Wszystko wskazuje na to, że będzie ciąg dalszy rozgrywek piłkarskiej Ekstraklasy. Może nie na murawie, ale w postępowaniach sądowych. Podbeskidzie Bielsko-Biała najpierw awansowało do czołowej ósemki ligi, co sprawiało, że mogli czuć się bezpiecznie w kontekście kolejnego sezonu. Po czym kilku panów spotkało się w PZPN i ekipa z Bielska – Białej znalazła się w grupie spadkowej.
W tej bielszczanie nie poradzili sobie i wraz z Górnikiem Zabrze spadli z Ekstraklasy. Warto dodać, że głównym udziałowcem klubu jest miasto Bielsko-Biała Obecnie sprawą zajmuje się sejmowa komisja ds. sportu.
– Zbigniew Boniek chce mnie odesłać na leczenie. Ja sugeruję, że on powinien skontaktować się z prokuratorem. Każdemu wedle potrzeb – mówi prezydent Bielska-Białej Jacek Krywułt. – Ale to nie ja zwróciłem się do sejmowej komisji, tylko radni Bielska-Białej, którzy uznali, że to, co się stało w przededniu rozpoczęcia ostatniej fazy rywalizacji w Ekstraklasie, było skandaliczne.

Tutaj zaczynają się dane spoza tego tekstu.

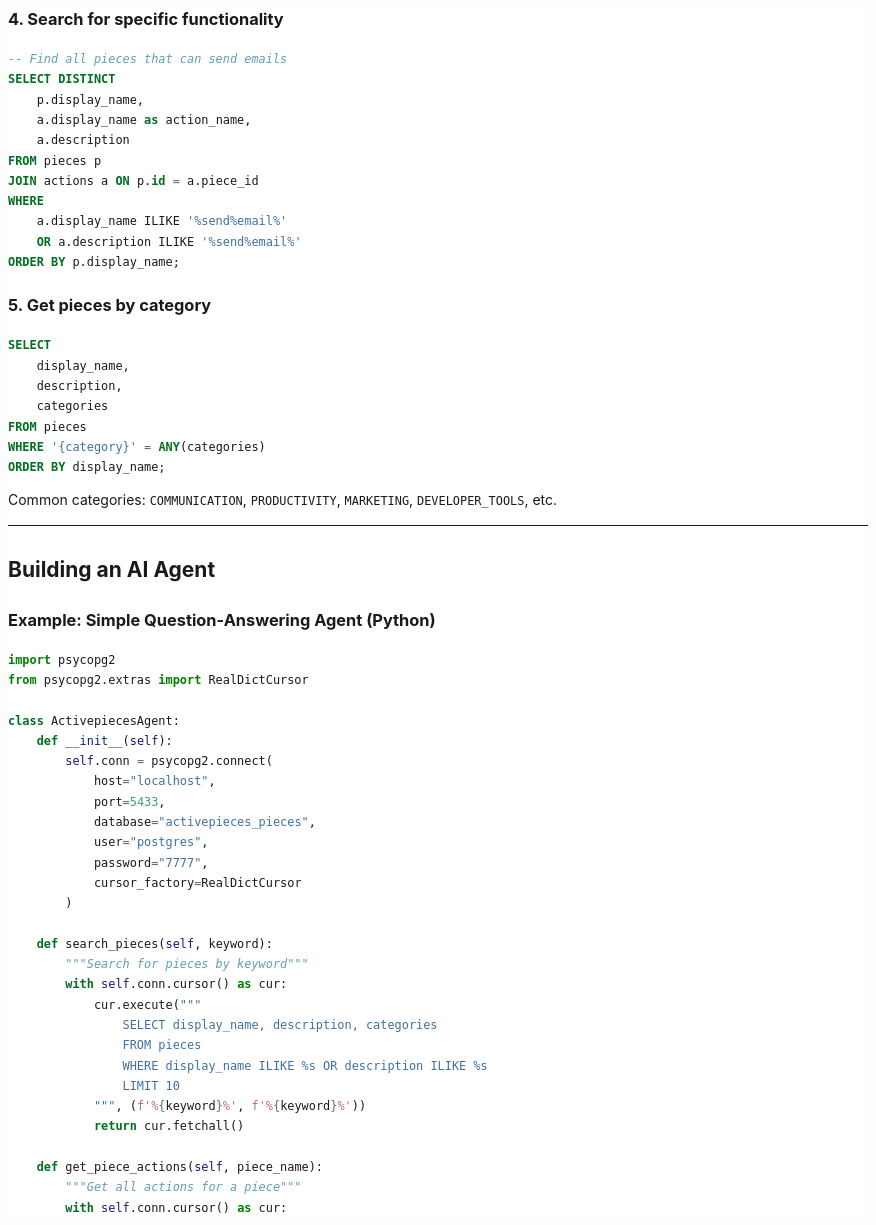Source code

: ### 4. Search for specific functionality

```sql
-- Find all pieces that can send emails
SELECT DISTINCT
    p.display_name,
    a.display_name as action_name,
    a.description
FROM pieces p
JOIN actions a ON p.id = a.piece_id
WHERE 
    a.display_name ILIKE '%send%email%'
    OR a.description ILIKE '%send%email%'
ORDER BY p.display_name;
```

### 5. Get pieces by category

```sql
SELECT 
    display_name,
    description,
    categories
FROM pieces
WHERE '{category}' = ANY(categories)
ORDER BY display_name;
```

Common categories: `COMMUNICATION`, `PRODUCTIVITY`, `MARKETING`, `DEVELOPER_TOOLS`, etc.

---

## Building an AI Agent

### Example: Simple Question-Answering Agent (Python)

```python
import psycopg2
from psycopg2.extras import RealDictCursor

class ActivepiecesAgent:
    def __init__(self):
        self.conn = psycopg2.connect(
            host="localhost",
            port=5433,
            database="activepieces_pieces",
            user="postgres",
            password="7777",
            cursor_factory=RealDictCursor
        )
    
    def search_pieces(self, keyword):
        """Search for pieces by keyword"""
        with self.conn.cursor() as cur:
            cur.execute("""
                SELECT display_name, description, categories
                FROM pieces
                WHERE display_name ILIKE %s OR description ILIKE %s
                LIMIT 10
            """, (f'%{keyword}%', f'%{keyword}%'))
            return cur.fetchall()
    
    def get_piece_actions(self, piece_name):
        """Get all actions for a piece"""
        with self.conn.cursor() as cur:
```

– Zmiana reguł gry w trakcie rozgrywek jest niedopuszczalna, a w tym przypadku posunięto się jeszcze dalej – zasady zostały zmienione post factum, gdy wszystkie rozstrzygnięcia zapadły na boisku i gdy był już nawet ustalony harmonogram rundy finałowej. To nawet trudno skomentować… Dodam tylko, że na wspomnianym posiedzeniu Komisji Sportu nie było nikogo z PZPN. To dość symptomatyczne. Spotkało się kilku panów, pogadało i zmieniło ustalenia. Pytam się w związku z tym, po co był ten cały cyrk z jednoczesnym rozpoczynaniem meczów o 18:00, skoro nie one miały decydujący wpływ na kształt tabeli? Czegoś takiego w historii polskiej Ekstraklasy jeszcze nie było. Nawiązaliśmy już kontakt z jedną z najlepszych w Polsce kancelarii prawnych. Przekazujemy jej całą sprawę do rozpoznania. Rzecz nie tylko w tym, że zostały naruszone interesy naszego klubu, ale i w sposobie, w jaki się to dokonało. Podkreślam raz jeszcze nasze stanowisko: wspomniana zmiana reguł gry była i jest – ze strony PZPN – czynem karygodnym.
– Tak w każdym razie interpretujemy następstwo rozmów między piłkarską centralą a Lechią i wycofanie przez klub z Gdańska skargi do Trybunału Arbitrażowego. A tak czysto po ludzku mamy żal do PZPN, że nie próbował w tej sytuacji szukać jakiegoś rozwiązania, które nie byłoby dla nikogo krzywdzące. Nie wspomnę już o tym, że jako jedyni poszkodowani przez to całe zamieszanie nie usłyszeliśmy nawet ze strony Zbigniewa Bońka słowa „przepraszam” – mówi w wywiadzie opublikowanym w katowickim „Sporcie” prezydent Bielska – Białej Jacek Krywułt.